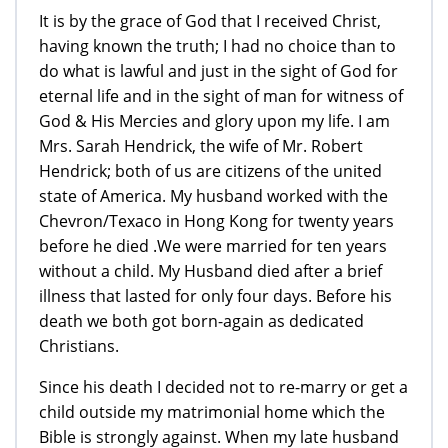
It is by the grace of God that I received Christ,
having known the truth; I had no choice than to
do what is lawful and just in the sight of God for
eternal life and in the sight of man for witness of
God & His Mercies and glory upon my life. I am
Mrs. Sarah Hendrick, the wife of Mr. Robert
Hendrick; both of us are citizens of the united
state of America. My husband worked with the
Chevron/Texaco in Hong Kong for twenty years
before he died .We were married for ten years
without a child. My Husband died after a brief
illness that lasted for only four days. Before his
death we both got born-again as dedicated
Christians.
Since his death I decided not to re-marry or get a
child outside my matrimonial home which the
Bible is strongly against. When my late husband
▬▬▬▬▬▬
TASK TO CARRY OUT =>
With no other words, state how many lines above hold the word "Hendrick".

WRITTEN RESPONSE =>
2